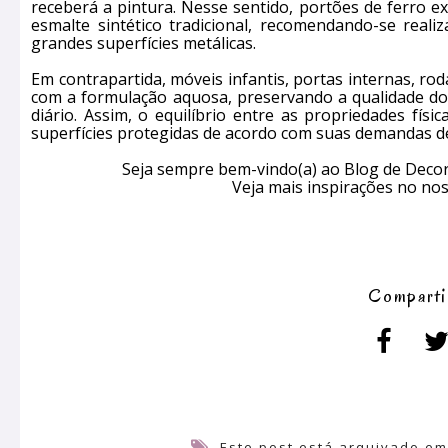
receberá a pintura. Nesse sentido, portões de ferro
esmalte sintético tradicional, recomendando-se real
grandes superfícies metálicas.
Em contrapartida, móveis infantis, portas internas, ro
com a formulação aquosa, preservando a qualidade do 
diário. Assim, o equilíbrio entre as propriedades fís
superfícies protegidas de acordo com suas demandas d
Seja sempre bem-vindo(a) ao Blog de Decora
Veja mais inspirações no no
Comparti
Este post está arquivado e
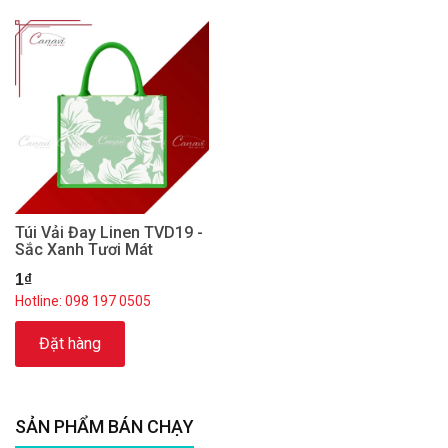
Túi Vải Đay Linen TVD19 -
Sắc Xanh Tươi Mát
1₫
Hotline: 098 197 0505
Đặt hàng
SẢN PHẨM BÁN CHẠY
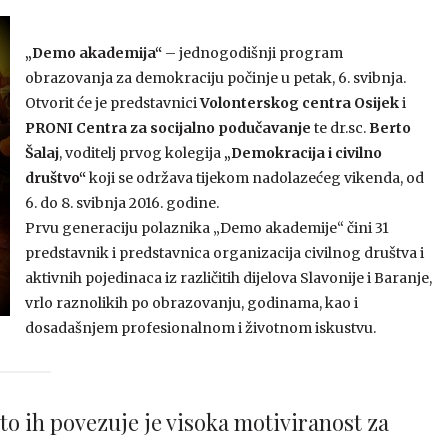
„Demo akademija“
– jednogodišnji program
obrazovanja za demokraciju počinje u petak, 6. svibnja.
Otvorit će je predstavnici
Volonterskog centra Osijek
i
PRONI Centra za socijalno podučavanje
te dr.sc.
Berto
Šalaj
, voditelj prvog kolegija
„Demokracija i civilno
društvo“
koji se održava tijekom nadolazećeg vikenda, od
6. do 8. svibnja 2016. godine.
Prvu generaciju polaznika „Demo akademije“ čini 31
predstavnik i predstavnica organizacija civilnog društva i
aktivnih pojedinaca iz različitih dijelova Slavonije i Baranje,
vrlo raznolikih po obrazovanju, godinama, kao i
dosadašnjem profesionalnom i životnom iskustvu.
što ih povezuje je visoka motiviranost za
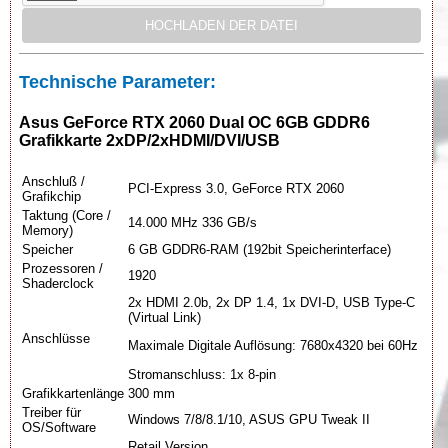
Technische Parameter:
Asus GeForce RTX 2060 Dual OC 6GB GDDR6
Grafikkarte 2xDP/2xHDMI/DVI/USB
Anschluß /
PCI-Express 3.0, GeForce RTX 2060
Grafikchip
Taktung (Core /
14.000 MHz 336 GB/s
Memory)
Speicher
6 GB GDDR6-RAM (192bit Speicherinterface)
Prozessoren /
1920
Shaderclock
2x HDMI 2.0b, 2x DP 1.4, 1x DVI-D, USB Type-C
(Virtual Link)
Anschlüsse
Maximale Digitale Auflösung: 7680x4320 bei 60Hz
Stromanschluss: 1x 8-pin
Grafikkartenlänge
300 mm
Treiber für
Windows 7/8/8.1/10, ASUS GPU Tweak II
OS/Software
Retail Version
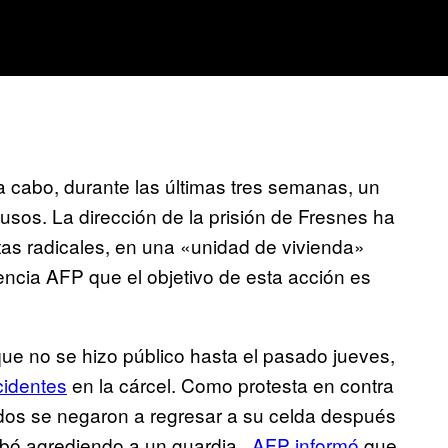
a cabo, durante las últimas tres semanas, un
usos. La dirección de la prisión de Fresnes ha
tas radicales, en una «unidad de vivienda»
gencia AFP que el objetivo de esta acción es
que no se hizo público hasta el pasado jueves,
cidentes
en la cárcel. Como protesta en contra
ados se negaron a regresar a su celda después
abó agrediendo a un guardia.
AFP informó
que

> [WHAT YOU WILL DO]: A verbatim copy of the data, with all pictures omitted, is the required output.

> [WRITTEN ANSWER]:
receberá a pintura. Nesse sentido, portões de ferro
esmalte sintético tradicional, recomendando-se real
grandes superfícies metálicas.
Em contrapartida, móveis infantis, portas internas, ro
com a formulação aquosa, preservando a qualidade do 
diário. Assim, o equilíbrio entre as propriedades fís
superfícies protegidas de acordo com suas demandas d
Seja sempre bem-vindo(a) ao Blog de Decora
Veja mais inspirações no no
Comparti
Este post está arquivado e
Túi Vải Đay Linen TVD19 -
Sắc Xanh Tươi Mát
1₫
Hotline: 098 197 0505
Đặt hàng
SẢN PHẨM BÁN CHẠY
„Demo akademija“
– jednogodišnji program
obrazovanja za demokraciju počinje u petak, 6. svibnja.
Otvorit će je predstavnici
Volonterskog centra Osijek
i
PRONI Centra za socijalno podučavanje
te dr.sc.
Berto
Šalaj
, voditelj prvog kolegija
„Demokracija i civilno
društvo“
koji se održava tijekom nadolazećeg vikenda, od
6. do 8. svibnja 2016. godine.
Prvu generaciju polaznika „Demo akademije“ čini 31
predstavnik i predstavnica organizacija civilnog društva i
aktivnih pojedinaca iz različitih dijelova Slavonije i Baranje,
vrlo raznolikih po obrazovanju, godinama, kao i
dosadašnjem profesionalnom i životnom iskustvu.
što ih povezuje je visoka motiviranost za
Technische Parameter:
Asus GeForce RTX 2060 Dual OC 6GB GDDR6
Grafikkarte 2xDP/2xHDMI/DVI/USB
Anschluß /
PCI-Express 3.0, GeForce RTX 2060
Grafikchip
Taktung (Core /
14.000 MHz 336 GB/s
Memory)
Speicher
6 GB GDDR6-RAM (192bit Speicherinterface)
Prozessoren /
1920
Shaderclock
2x HDMI 2.0b, 2x DP 1.4, 1x DVI-D, USB Type-C
(Virtual Link)
Anschlüsse
Maximale Digitale Auflösung: 7680x4320 bei 60Hz
Stromanschluss: 1x 8-pin
Grafikkartenlänge
300 mm
Treiber für
Windows 7/8/8.1/10, ASUS GPU Tweak II
OS/Software
Retail Version
a cabo, durante las últimas tres semanas, un
usos. La dirección de la prisión de Fresnes ha
tas radicales, en una «unidad de vivienda»
gencia AFP que el objetivo de esta acción es
que no se hizo público hasta el pasado jueves,
cidentes
en la cárcel. Como protesta en contra
ados se negaron a regresar a su celda después
abó agrediendo a un guardia.
AFP informó
que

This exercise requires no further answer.